There are a few common design patterns throughout all paradigms of game development. These include the concept of loops, events, systems, and updates. A specific project might not use all of them, but any significant one will naturally make use of most, if not all of these patterns.

Systems

A common method of data abstraction in game development is breaking up what needs to happen each frame into mostly independent sub-systems. This often includes user input, simulation, rendering, and diagnostics. There are two main ways of doing this (and many paradigms of organization). First, there is a data and state oriented design. This is a more traditional design: a global "game state," containing all current information, is operated on and updated by each subsystem. This means that the systems primarily consist of logic. This is very simple to do in imperative languages like C. A more modern (but not necessarily better) approach is to make each system as modular as possible: instead of operating on a global state, a system contains the data collections it operates on. This is more straightforward in OOP-only languages like Java. As with most other design decisions, C++ can go either way.

Loops

In the SDL lessons, I've touched on the concept of "game" or "program" loops. A program loop is simply the outermost loop that keeps the program running until it is ready to shut down. A game loop carries a little more specificity, consisting of a few general parts. Typically, one run-through of the game loop is considered one frame. Processes should be updated once, rendering should be done once, and the result should be swapped on the window once. Hence, a game loop includes calls to each sub-system of the game, including input, simulation, and rendering. That's really all that is necessary—even the most complicated games implement this general design at their core.

Events

Event systems are a common and useful design with many applications. We've seen one used before—SDL's input system. However, event systems are not at all limited to input. For example, simulation (AI, physics, whatever) can be run in a similar way. When something changes or needs to be updated, an event is pushed to the event queue. Later, events are pulled off this queue to be processed.

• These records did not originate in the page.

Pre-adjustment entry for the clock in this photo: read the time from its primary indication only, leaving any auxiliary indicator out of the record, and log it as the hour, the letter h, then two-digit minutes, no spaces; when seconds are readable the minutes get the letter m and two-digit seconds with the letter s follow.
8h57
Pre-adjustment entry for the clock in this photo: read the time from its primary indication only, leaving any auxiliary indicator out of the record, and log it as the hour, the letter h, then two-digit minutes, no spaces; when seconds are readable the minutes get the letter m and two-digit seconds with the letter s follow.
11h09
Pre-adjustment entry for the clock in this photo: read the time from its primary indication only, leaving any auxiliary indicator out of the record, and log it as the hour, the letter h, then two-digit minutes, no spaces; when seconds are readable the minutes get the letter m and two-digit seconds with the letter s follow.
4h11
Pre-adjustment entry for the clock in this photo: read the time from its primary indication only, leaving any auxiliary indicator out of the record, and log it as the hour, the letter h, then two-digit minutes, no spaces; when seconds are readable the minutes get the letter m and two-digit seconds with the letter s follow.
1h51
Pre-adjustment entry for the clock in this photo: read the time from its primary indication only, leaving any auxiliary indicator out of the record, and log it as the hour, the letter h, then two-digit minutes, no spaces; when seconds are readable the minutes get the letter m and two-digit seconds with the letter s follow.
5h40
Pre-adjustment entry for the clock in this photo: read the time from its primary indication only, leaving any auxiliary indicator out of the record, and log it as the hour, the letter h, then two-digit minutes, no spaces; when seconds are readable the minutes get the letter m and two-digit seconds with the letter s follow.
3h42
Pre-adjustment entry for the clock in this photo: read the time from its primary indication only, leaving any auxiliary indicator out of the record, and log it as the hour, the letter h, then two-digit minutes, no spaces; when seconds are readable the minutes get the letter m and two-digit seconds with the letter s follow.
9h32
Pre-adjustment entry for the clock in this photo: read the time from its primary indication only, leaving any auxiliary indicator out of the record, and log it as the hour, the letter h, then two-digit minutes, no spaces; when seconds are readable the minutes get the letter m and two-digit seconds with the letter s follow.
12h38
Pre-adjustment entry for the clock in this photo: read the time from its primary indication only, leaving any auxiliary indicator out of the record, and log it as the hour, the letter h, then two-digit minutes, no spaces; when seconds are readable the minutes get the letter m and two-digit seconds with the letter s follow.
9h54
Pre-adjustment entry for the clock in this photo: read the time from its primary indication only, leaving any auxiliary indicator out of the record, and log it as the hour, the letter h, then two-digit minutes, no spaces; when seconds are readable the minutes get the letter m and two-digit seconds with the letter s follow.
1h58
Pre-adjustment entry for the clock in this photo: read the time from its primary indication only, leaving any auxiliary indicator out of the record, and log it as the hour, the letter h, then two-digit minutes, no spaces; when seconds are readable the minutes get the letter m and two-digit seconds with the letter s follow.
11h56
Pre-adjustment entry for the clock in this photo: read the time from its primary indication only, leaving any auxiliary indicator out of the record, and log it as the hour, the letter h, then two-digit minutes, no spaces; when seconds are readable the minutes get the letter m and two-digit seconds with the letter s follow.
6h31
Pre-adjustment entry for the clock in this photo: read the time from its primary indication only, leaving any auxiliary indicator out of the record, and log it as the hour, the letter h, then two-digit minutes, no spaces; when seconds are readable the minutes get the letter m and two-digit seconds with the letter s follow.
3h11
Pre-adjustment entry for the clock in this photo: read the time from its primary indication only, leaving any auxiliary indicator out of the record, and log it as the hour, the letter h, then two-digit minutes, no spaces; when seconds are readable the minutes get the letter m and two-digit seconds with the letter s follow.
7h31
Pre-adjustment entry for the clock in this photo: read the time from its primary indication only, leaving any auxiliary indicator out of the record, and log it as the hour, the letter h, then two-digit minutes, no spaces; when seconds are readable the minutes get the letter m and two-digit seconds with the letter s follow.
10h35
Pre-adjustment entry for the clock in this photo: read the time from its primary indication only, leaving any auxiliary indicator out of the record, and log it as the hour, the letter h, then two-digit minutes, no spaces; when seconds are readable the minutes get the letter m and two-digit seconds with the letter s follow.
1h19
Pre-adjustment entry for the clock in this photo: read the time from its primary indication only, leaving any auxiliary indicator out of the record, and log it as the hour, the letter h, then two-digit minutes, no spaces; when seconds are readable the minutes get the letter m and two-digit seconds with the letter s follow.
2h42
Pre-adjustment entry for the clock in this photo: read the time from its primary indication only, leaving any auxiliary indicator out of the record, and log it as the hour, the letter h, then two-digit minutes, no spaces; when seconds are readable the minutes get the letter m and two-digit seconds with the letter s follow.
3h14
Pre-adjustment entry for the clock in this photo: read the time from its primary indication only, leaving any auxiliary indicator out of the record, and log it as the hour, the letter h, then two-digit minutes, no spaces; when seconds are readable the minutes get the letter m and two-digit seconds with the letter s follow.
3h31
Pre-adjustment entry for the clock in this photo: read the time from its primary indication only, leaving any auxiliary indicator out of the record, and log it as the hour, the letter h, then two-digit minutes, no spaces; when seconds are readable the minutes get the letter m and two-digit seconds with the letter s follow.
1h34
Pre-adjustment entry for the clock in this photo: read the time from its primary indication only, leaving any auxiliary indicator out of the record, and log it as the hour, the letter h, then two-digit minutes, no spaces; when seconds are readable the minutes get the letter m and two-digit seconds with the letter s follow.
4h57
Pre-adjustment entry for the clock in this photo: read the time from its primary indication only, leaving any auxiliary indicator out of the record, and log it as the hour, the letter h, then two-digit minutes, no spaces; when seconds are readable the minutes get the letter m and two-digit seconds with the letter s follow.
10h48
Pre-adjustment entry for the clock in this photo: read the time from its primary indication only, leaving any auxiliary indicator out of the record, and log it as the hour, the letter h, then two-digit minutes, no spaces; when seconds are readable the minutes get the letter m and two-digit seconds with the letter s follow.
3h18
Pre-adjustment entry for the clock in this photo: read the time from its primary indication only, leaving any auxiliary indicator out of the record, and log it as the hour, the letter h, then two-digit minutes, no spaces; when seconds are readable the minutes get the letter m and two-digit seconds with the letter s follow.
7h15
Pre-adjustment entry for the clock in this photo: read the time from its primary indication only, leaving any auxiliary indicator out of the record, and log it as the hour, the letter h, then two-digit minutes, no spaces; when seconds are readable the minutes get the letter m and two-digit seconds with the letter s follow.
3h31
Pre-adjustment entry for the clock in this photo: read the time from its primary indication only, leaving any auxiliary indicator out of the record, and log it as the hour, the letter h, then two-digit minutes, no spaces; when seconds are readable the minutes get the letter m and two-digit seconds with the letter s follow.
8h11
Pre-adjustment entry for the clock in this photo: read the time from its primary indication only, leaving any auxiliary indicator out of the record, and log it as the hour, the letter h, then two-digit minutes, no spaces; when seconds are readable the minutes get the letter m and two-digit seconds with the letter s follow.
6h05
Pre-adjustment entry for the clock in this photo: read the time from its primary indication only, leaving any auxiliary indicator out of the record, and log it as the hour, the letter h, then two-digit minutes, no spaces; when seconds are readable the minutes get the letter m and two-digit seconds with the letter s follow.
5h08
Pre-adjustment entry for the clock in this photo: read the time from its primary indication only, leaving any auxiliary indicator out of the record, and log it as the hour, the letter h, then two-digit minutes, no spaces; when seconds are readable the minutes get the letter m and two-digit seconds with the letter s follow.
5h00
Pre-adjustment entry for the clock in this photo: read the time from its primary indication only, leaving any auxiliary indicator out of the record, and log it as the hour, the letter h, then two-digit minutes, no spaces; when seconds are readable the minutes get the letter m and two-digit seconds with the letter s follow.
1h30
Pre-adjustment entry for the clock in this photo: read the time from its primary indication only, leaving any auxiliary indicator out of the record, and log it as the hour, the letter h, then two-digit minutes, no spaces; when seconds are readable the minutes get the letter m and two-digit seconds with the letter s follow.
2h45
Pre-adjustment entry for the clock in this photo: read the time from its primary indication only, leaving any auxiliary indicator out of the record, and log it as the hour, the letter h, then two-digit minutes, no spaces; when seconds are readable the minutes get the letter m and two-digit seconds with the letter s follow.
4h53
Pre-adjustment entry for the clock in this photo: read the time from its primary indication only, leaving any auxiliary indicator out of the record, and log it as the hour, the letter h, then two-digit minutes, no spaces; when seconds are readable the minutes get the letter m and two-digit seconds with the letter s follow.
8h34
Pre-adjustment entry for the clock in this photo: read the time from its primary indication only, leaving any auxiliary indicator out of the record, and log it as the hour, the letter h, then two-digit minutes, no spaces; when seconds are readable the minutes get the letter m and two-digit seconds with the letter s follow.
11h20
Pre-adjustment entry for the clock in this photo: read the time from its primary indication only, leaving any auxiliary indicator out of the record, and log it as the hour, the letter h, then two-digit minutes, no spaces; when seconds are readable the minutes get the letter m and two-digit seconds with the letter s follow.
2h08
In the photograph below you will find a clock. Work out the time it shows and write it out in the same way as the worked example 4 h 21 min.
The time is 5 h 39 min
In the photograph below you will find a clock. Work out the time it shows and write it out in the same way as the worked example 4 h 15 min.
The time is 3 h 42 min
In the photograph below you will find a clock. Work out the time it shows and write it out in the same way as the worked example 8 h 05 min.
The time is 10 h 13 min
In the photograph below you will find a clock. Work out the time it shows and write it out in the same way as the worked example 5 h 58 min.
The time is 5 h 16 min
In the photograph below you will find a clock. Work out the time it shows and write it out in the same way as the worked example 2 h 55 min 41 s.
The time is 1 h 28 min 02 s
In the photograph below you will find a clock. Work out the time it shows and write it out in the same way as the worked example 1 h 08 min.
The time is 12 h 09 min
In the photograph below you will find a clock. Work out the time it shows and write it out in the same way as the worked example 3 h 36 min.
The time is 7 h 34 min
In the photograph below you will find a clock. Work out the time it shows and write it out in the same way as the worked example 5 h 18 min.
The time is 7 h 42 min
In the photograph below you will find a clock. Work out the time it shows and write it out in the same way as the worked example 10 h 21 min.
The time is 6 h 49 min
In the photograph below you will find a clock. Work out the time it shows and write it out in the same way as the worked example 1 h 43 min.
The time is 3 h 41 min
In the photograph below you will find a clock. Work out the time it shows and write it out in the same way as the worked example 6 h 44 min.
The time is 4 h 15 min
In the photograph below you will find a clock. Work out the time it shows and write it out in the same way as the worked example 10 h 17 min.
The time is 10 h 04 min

The same design can be used whenever you have one or more producers and consumers. Producer code adds tasks to a queue. A task can be an event, a problem to solve, a process to update—really anything. Consumer code takes tasks out of the queue and resolves them by doing whatever task is required. This sort of setup is very common in multi-threaded programming (where multiple blocks of code may run concurrently).

For example, a task queue might be used to update entity AI. The producer code might go through all entities that need to be updated and push the tasks into the queue. Later (or on another thread), the consumer code can resolve these tasks and update the entities.

Updates

Some problems are better solved with update-based instead of event-based systems. An update system, instead of pushing tasks onto a queue, simply updates each 'thing' with a given time interval. This type of design is also useful for simulation (again AI, physics, whatever).

There are two common ways of doing this. I'll use entity simulation as an example (which we will cover in more depth later). First, you might have a simulation system that contains all simulation logic. This system goes through and updates each entity. In this case, the entity is simply a collection of data. Second, you might have the entities include their own specific simulation logic, and the simulation "system" simply calls each included "entity.update(time)" method.